Federal regulators are looking to take another step in curbing the spread of e-cigarettes among young people by proposing a ban on the sale of flavored e-cigarettes at retail locations such as gas stations and convenience stores.

And if buyers go online to purchase vaping devices, officials want to ensure they verify their age first.

The new restrictions are the latest the FDA has taken as the organization tries to rein in the dramatic increase in vaping by young people. Smoking of traditional tobacco cigarettes has fallen to a record low.  But the popularity of e-cigarettes is soaring with youth.

FDA commissioner Scott Gottlieb fears one form of nicotine is replacing another.

"The bottom line is that we are creating a whole pool of kids addicted to nicotine through e-cigarettes, some proportion of them are going to become longer term users of combustible tobacco that otherwise might never have initiated on tobacco,” Gottlieb said on Politico’s Pulse Check podcast.

The new regulations have drawn support from medical professionals such as Dr. Amy Sass, who  works in adolescent medicine at Children's Hospital Colorado.

Research indicates e-cigarettes can affect teens’ brain development, and flavors such as mint, mango and cucumber really attract young users.

"It's a tremendous problem, not only in the number of youth who are experimenting with vaping, but also in those who have regular use habits and are becoming addicted to nicotine,” Sass said.

Outgoing governor John Hickenlooper also supports the FDA’s proposed actions. Colorado is among the leading states for teen vaping, and last week Hickenlooper announced his new statewise measures to limit it.

“What’s nice about this is that the FDA is following on and therefore amplifying public attention towards this issue,” Hickenlooper said.

Don Daniels, who teaches about tobacco risks at Chatfield High School in Littleton, welcomes the new crackdown. Convenience stores and gas stations are hotspots for teens buying e-cigarettes.

But Daniels’ students have already told him that they think they’ll still be able to buy online.

“Kids can have adults or older siblings buy the products for them, and that's already happening,” Daniels said.

While many in the vaping industry fear the FDA regulations will make it harder for adult smokers to quit, others understand the regulations and say marketing to young people has gone too far.
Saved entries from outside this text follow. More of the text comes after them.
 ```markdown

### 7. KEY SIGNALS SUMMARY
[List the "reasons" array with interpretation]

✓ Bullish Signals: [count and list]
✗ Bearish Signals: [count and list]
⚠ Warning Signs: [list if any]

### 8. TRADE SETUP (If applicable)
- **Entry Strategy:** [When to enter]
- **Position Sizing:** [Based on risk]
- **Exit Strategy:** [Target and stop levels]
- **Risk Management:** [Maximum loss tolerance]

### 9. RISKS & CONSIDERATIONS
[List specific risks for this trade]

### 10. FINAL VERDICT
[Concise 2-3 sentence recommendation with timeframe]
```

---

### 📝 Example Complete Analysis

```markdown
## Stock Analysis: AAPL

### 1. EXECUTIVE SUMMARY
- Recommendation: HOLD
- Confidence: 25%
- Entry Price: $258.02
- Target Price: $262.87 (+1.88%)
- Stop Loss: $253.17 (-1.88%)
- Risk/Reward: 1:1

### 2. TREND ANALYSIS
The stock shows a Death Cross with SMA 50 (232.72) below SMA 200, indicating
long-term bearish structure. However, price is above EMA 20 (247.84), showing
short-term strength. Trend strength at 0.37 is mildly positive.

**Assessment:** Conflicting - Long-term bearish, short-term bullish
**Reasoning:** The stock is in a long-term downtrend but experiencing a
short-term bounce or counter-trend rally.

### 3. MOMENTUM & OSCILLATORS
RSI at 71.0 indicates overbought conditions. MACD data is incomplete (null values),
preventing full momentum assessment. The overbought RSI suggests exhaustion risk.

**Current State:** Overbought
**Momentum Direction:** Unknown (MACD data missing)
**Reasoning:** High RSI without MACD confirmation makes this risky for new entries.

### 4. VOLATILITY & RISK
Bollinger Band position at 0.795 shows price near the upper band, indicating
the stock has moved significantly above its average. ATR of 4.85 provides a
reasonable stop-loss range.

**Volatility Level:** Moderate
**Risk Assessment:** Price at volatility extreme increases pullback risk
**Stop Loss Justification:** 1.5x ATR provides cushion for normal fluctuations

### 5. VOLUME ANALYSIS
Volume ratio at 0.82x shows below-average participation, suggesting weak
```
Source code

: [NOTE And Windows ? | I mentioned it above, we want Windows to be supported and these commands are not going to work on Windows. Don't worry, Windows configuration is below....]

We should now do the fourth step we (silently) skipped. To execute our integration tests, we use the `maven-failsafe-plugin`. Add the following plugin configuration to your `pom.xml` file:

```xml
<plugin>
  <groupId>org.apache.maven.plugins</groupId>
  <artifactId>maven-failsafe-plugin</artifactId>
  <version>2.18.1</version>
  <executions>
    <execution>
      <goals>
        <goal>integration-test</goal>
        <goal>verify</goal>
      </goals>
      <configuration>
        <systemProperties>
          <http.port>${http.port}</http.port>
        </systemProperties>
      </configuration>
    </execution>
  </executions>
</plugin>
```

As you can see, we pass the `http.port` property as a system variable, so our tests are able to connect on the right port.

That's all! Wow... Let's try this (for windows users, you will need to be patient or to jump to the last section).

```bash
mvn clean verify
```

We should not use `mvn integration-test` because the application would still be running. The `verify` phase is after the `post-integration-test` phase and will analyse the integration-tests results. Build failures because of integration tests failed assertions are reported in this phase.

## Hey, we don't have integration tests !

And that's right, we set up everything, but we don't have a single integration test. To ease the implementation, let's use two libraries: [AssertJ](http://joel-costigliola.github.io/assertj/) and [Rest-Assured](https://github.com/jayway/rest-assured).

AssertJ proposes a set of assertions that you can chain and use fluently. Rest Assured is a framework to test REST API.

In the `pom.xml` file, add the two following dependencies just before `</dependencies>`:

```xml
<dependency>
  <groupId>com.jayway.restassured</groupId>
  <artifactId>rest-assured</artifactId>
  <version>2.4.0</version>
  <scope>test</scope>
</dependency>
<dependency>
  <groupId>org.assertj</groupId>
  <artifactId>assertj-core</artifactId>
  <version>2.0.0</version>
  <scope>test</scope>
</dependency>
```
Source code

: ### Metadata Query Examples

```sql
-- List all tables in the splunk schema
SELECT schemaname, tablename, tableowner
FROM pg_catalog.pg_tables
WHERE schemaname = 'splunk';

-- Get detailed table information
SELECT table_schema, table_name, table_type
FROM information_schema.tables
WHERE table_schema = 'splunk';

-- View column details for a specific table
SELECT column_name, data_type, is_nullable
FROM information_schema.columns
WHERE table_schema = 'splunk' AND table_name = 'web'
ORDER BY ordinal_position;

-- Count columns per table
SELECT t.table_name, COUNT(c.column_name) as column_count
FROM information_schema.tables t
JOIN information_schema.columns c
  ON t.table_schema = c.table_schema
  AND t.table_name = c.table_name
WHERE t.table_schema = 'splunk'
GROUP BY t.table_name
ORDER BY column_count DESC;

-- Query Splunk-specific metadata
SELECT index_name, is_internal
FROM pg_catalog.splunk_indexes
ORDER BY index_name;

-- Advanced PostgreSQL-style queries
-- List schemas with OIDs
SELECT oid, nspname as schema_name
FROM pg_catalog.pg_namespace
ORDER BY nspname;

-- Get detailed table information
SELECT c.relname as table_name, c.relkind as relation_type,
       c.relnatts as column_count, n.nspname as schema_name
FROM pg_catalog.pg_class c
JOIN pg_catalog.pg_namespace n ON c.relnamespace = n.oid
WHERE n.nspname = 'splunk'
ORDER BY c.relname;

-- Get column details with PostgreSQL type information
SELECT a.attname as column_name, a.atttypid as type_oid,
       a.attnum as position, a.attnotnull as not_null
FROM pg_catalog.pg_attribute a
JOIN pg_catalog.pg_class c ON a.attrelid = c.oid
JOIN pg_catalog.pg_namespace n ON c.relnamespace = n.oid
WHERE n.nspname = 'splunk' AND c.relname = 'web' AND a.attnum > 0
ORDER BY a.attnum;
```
One of those voices is Ray Story, CEO of the Tobacco Vapor Electronic Cigarette Association, an industry trade group. Story said the vaping giant Juul has been “irresponsible” when it comes to teen use and marketing to minors.

Juul declined to comment for this story.

Matt Myers, president of the advocacy group Campaign for Tobacco-Free Kids, urged the FDA to go even further.

"If FDA is serious, what it needs to do is ban the sale of all flavored e-cigarettes until it can review them individually and carefully. And at the same time, it needs to tackle the marketing of these products that have made them so popular,” Myers said.